I'm leaving Krusty! I'm tired of being Tina Turner to his Ike!

jackelope
12-13-2007, 11:45 PM
About four years ago I happened to see Ike stepping out of a limo in downtown Memphis. elelle covered this better than I could, but the man had amazing talent in addition to his well publicized flaws. "Rocket 88" still makes me dance. And I can't dance.

Sampiro
12-14-2007, 12:46 PM
I don't think Sonny ever slapped the hell out of Cher.

He may not, but I sure did. Had to do with a bagel I found in my bed during the height of our affair. It's why we're not together now.

But I'm much better these days.

China Guy
12-14-2007, 08:28 PM
An interesting musical aside; Pinetop Perkins, the pianist who greatly inspired the young Ike(from the Wikiplace (http://en.wikipedia.org/wiki/Ike_Turner)) is still going strong at 93 years old.
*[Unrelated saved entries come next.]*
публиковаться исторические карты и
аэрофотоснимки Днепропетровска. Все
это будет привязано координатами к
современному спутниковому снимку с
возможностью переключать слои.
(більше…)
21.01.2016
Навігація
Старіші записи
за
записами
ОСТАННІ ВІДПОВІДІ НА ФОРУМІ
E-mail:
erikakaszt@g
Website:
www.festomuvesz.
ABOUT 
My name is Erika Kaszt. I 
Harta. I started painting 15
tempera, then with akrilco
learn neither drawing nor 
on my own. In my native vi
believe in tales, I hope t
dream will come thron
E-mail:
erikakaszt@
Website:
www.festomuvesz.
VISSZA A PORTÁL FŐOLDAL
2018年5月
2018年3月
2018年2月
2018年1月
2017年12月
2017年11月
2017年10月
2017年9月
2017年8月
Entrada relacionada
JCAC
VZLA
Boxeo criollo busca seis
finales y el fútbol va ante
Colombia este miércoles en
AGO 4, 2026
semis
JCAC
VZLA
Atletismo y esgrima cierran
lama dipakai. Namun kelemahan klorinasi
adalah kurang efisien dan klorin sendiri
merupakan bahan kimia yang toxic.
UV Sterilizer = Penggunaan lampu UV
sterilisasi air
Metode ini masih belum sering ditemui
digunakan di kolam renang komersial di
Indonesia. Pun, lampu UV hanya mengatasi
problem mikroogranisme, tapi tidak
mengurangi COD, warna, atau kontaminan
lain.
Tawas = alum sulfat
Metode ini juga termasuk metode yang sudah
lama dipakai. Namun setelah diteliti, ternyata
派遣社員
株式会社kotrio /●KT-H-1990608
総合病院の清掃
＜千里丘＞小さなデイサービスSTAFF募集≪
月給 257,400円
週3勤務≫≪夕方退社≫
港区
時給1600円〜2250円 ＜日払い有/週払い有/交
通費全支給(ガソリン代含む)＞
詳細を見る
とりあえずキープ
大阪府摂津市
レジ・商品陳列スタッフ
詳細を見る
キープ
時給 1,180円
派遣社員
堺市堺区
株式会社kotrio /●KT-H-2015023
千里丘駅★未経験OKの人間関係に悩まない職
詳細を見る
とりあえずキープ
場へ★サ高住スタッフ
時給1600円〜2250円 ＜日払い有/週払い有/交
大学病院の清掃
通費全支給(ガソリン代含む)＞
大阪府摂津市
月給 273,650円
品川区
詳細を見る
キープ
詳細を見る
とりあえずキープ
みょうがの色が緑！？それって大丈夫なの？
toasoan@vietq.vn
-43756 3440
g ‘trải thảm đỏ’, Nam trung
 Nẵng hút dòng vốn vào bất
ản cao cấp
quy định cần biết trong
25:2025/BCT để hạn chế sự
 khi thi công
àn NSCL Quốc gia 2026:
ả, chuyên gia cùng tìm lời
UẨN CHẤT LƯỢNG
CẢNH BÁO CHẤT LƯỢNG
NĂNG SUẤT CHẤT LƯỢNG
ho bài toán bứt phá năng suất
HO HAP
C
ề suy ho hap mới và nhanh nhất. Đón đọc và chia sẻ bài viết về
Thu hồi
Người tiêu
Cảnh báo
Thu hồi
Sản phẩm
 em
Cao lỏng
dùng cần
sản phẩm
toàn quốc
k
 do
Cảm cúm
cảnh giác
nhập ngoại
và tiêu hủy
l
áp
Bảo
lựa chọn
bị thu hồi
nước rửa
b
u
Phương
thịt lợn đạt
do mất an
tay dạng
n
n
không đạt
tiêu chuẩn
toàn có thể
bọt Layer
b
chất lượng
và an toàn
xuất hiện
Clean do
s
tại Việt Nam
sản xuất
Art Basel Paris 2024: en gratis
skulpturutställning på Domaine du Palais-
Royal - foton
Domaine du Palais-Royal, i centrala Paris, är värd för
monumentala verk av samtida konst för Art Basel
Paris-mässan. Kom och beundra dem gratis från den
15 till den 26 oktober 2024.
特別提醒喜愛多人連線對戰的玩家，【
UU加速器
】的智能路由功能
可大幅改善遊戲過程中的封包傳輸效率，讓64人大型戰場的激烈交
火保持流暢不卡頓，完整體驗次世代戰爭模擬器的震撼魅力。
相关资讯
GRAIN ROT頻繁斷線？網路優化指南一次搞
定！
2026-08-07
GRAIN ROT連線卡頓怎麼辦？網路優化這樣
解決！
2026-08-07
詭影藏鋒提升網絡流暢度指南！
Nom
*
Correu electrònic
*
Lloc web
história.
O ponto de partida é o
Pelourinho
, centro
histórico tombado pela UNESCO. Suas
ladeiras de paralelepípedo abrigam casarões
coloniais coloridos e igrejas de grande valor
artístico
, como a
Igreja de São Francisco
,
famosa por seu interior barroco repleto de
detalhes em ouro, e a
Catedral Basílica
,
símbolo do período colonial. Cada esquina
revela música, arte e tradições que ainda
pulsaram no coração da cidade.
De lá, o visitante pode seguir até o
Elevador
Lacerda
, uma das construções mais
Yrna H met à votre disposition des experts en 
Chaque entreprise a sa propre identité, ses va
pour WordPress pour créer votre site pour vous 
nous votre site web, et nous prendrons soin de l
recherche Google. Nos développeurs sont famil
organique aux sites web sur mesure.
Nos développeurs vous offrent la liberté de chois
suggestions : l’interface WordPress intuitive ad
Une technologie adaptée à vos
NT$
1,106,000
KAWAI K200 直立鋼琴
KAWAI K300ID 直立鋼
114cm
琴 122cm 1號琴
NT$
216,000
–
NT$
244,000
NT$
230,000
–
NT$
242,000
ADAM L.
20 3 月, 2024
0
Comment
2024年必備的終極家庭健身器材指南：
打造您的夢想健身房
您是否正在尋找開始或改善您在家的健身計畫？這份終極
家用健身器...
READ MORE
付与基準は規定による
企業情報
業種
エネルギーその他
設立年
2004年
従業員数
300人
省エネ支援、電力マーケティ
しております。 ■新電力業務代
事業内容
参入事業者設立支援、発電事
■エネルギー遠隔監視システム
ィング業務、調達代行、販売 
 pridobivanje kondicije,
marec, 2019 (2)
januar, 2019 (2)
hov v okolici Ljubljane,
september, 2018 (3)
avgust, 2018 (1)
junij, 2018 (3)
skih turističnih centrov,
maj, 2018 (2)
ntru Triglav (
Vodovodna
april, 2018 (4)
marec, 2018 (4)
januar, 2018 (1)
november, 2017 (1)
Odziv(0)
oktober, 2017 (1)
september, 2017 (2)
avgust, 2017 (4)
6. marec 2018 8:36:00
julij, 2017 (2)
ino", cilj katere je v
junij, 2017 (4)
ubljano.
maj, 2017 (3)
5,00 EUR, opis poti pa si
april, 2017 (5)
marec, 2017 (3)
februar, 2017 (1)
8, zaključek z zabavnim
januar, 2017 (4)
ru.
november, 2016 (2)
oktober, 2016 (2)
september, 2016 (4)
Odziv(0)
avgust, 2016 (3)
Pinetop has been nominated for two Grammys (http://www.pinetopperkins.com/) this coming year. He is one of the oldest last living bluesmen, and a wonderful man. I'm hoping that the bit of press of him being Ike's mentor will tip it over to him getting the Grammy.

Here's another photo (http://www.cazorla.es/bluescazorla06/img/pinetop.gif), featuring his incredibly beautiful Piano hands.Dang, thanks for sharing. I saw Pinetop with Muddy in 1980 and didn't know he was still pounding the ivory.

Sampiro
12-14-2007, 09:18 PM
Hmm. I guess one of the best jokes in my Simpsons script just passed into the realm of bad taste:

Or the line from the movie Liar Liar:

Where would Tina Turner be right now if she'd rolled over and said, "Hit me again, Ike, and put some stank on it!"? Rollin' on the river, that's where she'd be. But she's beyond Thunderdome, because she decided to send a message!

Fourth Wall
12-14-2007, 09:23 PM
Early (NBC) David Letterman skit with the Book Lady, right about the time Tina was making her comeback:
"Womens Be Thinkin' Too Much" by Ike Turner.